Leading a team of people to produce at a high level is no easy task. Sales Managers receive little to no training. Usually promoted from within (typically top producers) they are tapped to lead the tribe. “Just show ‘em how you did it”. This is a response I’ve heard too many times to count from senior management when asked about management training. The result? Sales Mangers who struggle to get results from their people.
Consequently Sales Managers fall into three habits that inhibit real sustainable sales growth.

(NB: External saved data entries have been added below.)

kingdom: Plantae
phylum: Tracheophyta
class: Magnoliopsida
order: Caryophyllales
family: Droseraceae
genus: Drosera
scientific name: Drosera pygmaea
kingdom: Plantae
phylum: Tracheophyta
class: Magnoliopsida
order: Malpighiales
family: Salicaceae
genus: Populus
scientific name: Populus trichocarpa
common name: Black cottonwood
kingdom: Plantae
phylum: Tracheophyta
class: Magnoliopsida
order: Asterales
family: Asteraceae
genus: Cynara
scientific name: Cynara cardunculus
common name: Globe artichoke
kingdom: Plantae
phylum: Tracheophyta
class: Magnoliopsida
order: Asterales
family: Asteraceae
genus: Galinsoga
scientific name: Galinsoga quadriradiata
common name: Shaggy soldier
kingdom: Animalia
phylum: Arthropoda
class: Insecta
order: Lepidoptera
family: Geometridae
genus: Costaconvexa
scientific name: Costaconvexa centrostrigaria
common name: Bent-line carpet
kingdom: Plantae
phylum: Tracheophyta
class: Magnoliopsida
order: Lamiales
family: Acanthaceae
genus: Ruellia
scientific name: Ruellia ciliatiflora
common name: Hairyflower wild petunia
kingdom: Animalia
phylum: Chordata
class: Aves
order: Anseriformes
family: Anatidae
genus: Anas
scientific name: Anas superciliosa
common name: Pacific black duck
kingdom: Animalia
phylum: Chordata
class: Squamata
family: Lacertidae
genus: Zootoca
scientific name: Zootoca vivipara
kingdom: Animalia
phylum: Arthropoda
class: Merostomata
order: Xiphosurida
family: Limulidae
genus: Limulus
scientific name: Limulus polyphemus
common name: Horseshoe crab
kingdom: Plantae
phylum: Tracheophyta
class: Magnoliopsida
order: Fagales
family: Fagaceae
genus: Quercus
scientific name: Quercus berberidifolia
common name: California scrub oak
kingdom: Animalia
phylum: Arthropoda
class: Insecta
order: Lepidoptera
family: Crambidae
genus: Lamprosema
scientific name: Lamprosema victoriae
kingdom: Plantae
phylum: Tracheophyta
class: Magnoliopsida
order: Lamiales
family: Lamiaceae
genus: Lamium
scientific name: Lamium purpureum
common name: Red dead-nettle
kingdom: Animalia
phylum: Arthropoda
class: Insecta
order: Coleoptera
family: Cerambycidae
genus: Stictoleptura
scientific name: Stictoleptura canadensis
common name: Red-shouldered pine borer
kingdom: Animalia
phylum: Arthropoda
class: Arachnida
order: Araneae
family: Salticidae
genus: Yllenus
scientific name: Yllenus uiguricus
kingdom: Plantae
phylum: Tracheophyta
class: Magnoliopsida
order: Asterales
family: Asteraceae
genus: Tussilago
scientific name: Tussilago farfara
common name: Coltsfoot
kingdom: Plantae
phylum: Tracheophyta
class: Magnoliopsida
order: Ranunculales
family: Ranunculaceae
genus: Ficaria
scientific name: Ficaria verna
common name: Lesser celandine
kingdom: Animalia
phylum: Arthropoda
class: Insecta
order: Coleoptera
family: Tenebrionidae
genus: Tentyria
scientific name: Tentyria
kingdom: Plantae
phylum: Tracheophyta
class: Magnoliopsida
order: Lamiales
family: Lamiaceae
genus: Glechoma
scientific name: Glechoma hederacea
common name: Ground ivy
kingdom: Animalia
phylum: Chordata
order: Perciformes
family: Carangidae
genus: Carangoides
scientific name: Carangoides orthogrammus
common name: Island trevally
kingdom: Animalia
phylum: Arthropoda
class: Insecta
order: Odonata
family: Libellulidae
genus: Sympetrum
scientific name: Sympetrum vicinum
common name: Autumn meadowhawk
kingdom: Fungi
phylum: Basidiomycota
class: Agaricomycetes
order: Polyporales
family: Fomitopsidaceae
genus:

Attached to their own agenda:
Agendas take many forms. Moving up the ladder, getting recognized, hitting personal goals, meeting quota, the list goes on. As a sales coach there should be one agenda…the success of the people you lead. Abandon your agenda when working with your team and the results will follow.
Driven by fear:
Fear is a killer. It’s debilitating. Fear can’t be led or managed. Fear is the future not the present. When the management team lives in fear, or uses fear to manage a team at best you’ll meet the minimum expectation of the company—in a word mediocre. Worst case you’ll have high turn over, a shaky customer base and a staff who just get by.
Living in the future:
Sales goals, or quota’s, set by senior management then passed down through to Sales Managers, become the mantra. Constantly looking toward the future, or end result—“Where are the numbers at the end of the day, week, period, quarter?” Having all of your focus here is a trap. It’s living in the future not in the present. It’s also typically the result of not having a clear and concise sale process.
When there’s a clearly defined sales process, along with the appropriate sales tools you can live in the present and focus on the process (living in the present) instead of the results (living in the future). It’s the process that produces the results. Manage to the process. Train to the process. Coach to the process
Whether you sell products, services or both all B2B sales follow a basic cycle.
Connect—Connect with your prospect, customer or client and build rapport. Not by asking about their personal life, or taking about the weather. Build rapport by focusing on their business and career goals.
Motivation—What are they trying to accomplish in their business and why is it important to them? What are their pains, fears and desires?
Anchored Value Proposition—A proposition from you—anchored to what THEY value.
Communicate Value—Reinforce the return on their investment.
AFB—Ask for the business, but only after you have earned the right. In any sale you’ll need to ask for the order, or gain agreement on the next step(s).
This model can be adapted to any sale. What questions will you need to ask? What answer will you need to listen for? What tools will you use throughout each step in the cycle? The answers to those questions will create your process.
True sales coaches and leaders live in the present, focus on the their customer, their seller, and know that fear is the irrational emotion of what might happen tomorrow.